Gaming

Monopoly: From Board Games To Smartphones

Monopoly is one of the most popular board games in the world. First published 87 years ago, in 1935, this iconic board game is currently available in 114 countries and has reportedly sold over 275 million copies worldwide. Over the years, the game has expanded from its original version and spawned the creation of over 300 different versions.

The game was originally conceived in 1903, but it took over 30 years for the game to gain enough popularity to attract the attention of Parker Brothers, one of the biggest toy and game manufacturers of the 20th century. It was only in 1935 that the company bought the game’s rights and expanded the Monopoly brand. In the years that followed, Monopoly was licensed outside the US and quickly became a sensation in Europe. By the end of the 20th century, the game was already being sold around the world, but Parker Brothers was only issuing two versions, a regular and deluxe. However, that changed when in 1991 Hasbro Gaming bought the game’s rights for $516 million. 

Following the acquisition, Hasbro began developing new variations and themed versions, including the introduction of debit cards and other electronic gadgets. In addition, the American conglomerate implemented new initiatives, including online voting, which allowed fans of the game to decide which landmark properties would feature in each country’s version.

Early Video Games

However, that’s not everything Hasbro did. The giant continued and further explored a crossover started in 1985 by Parker Brothers when the first Monopoly multi-platform video game was published. By the time Hasbro took over, Monopoly had already inspired two video games compatible with the Commodore 64, Sega Master System, Amstrad CPC, and Amiga, among others. It is striking how in the late 1980s, Parker Brothers was already anticipating the importance of video games for the ages to come. This strategy was continued and particularly reinforced by Hasbro in the 1990s, with the company greenlighting the creation of 10 different video game adaptations.

In recent years, digital adaptations of traditional games have become extremely common, with games such as Clue, Ticket to Ride, and Catan spawning their own online versions. Many developers have even gone one step further by developing live versions of classic games that can be played in real-time against friends, family, or just random opponents. Some of these games include chess, dominos, checkers, and scrabble, but also traditional casino games, such as poker, roulette, and baccarat. The gambling industry has taken a particular interest in these types of games, with online casino platforms offering a large range of live games which are streamed from professional studio sets featuring real dealers. Users interested in checking out live casino Canada can even access guides on the best offers available in the market. These guides include info on the best live games featured on some of the most popular gambling platforms. One of the key features of many of these games is the chat option, which allows players to interact with each other and with dealers. In fact, this was one of the biggest flaws of Monopoly Plus, the popular online game released in 2014, which didn’t allow players to interact while playing. 

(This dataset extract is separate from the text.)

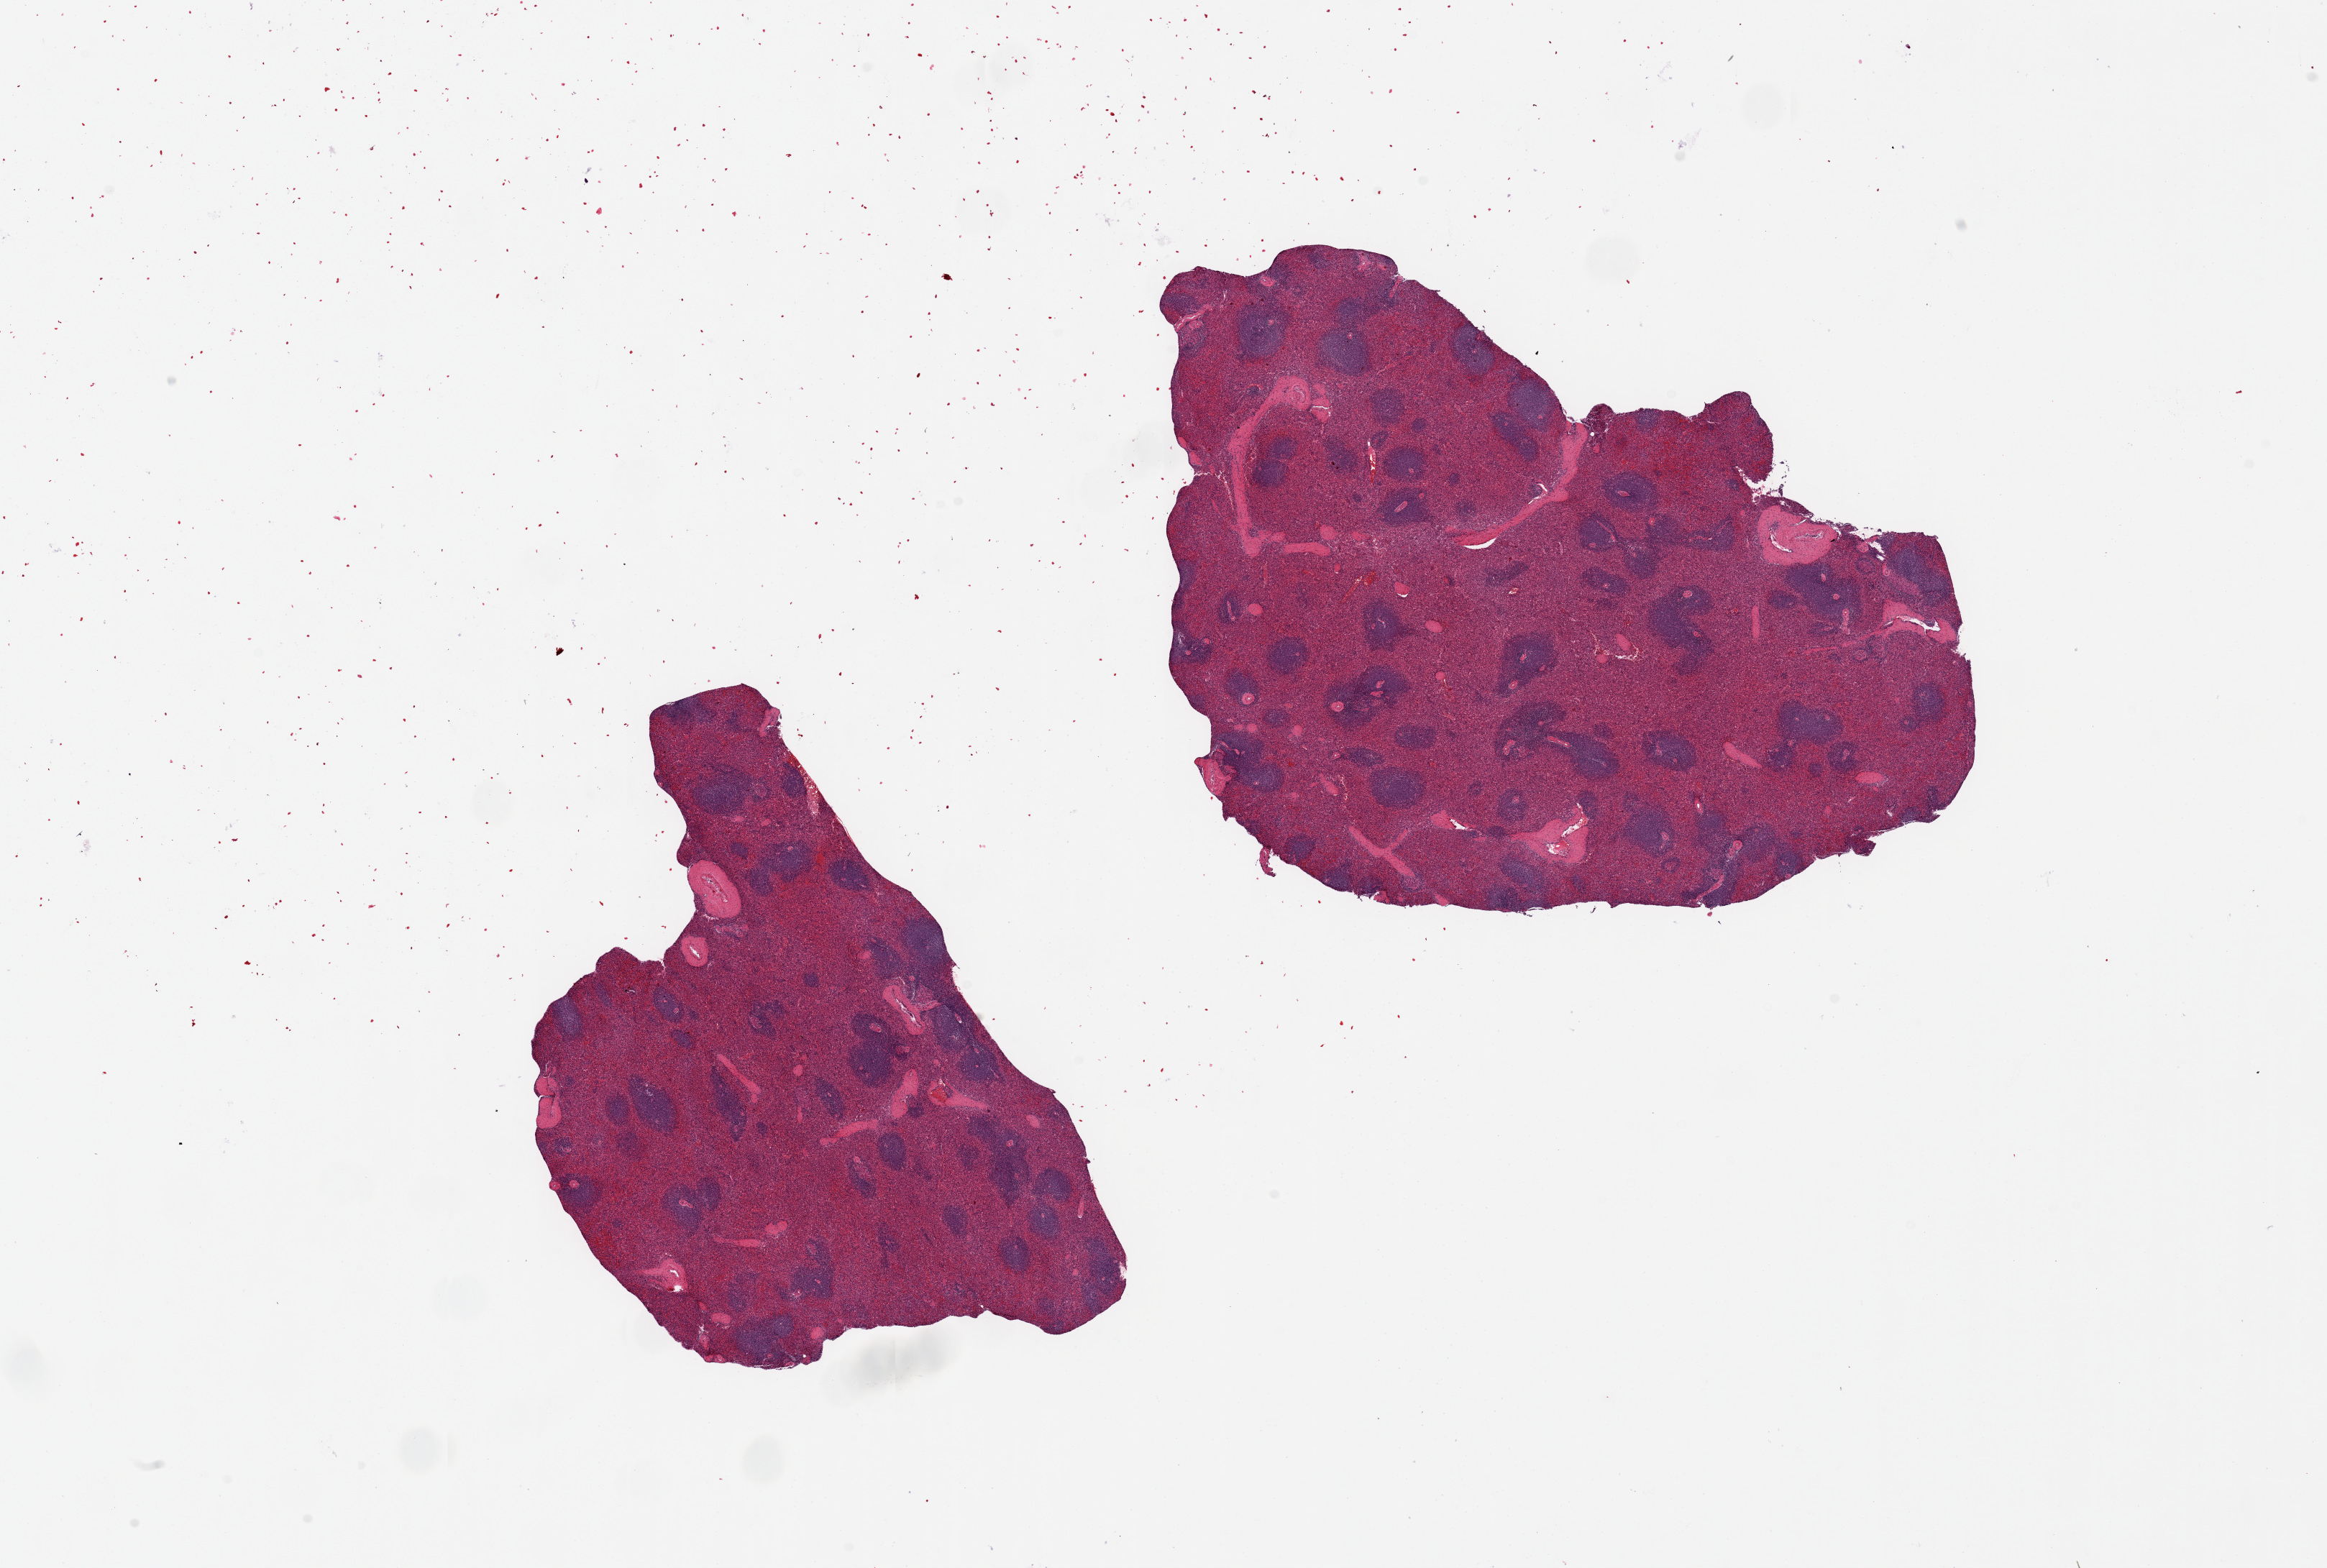
H&E whole-slide image — whole scanned area (about 25.6 x 17.3 mm) shown as a low-resolution overview, PAXgene-fixed, paraffin-embedded tissue, target tissue: spleen, tissue donor sample. Donor: male.
Pathologist's review note for this sample: 2 pieces, 8x5 & 10x7mm; Good red and white pulp.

Console and Smartphone Versions

In the 21st century, Hasbro continued to expand Monopoly, publishing innovative versions, such as Monopoly Empire, inspired by popular brands and places; Monopoly Voice Banking, in which players can purchase properties, pay rent, and make building using only their voice; and themed versions inspired by Star Wars, The Legend of Zelda and Game of Thrones, among countless others. 

Simultaneously, the publisher also cooperated with several gaming studios to develop video game adaptations compatible with all sorts of devices. The first mobile version of Monopoly was developed by Mobile 21 and was released for Game Boy Advance in 2001. The following year, in 2002, Runecraft published Monopoly Party, the first video game version of the board game compatible with PlayStation 2, Xbox, and GameCube. Years later, with the rise of smartphones and social media, Electronic Arts Mobile developed and released the first iPhone Monopoly game in 2009, while Facebook began featuring an in-app Monopoly game designed by Playfish.

Since then, 10 new versions of Monopoly have been released for PlayStation 3 and 4, Xbox 360, Wii, Nintendo DS, PC, iOS, Android, and Nintendo Switch. In addition, it is also possible to play Monopoly on Smart TV using Chromecast. All these versions include different features, allowing users not only to play against friends and bots but also to take on the internet and find more challenging adversaries. 

For now, it is clear that Monopoly is still very much part of pop culture and its popularity has been soaring in recent years. This was particularly true in the past two years, with Monopoly sales jumping 21% in 2020 and having its biggest year in sales ever. In addition, it has also been confirmed that Lionsgate is developing a feature film inspired by Monopoly, starring Kevin Hart and directed by Tim Story.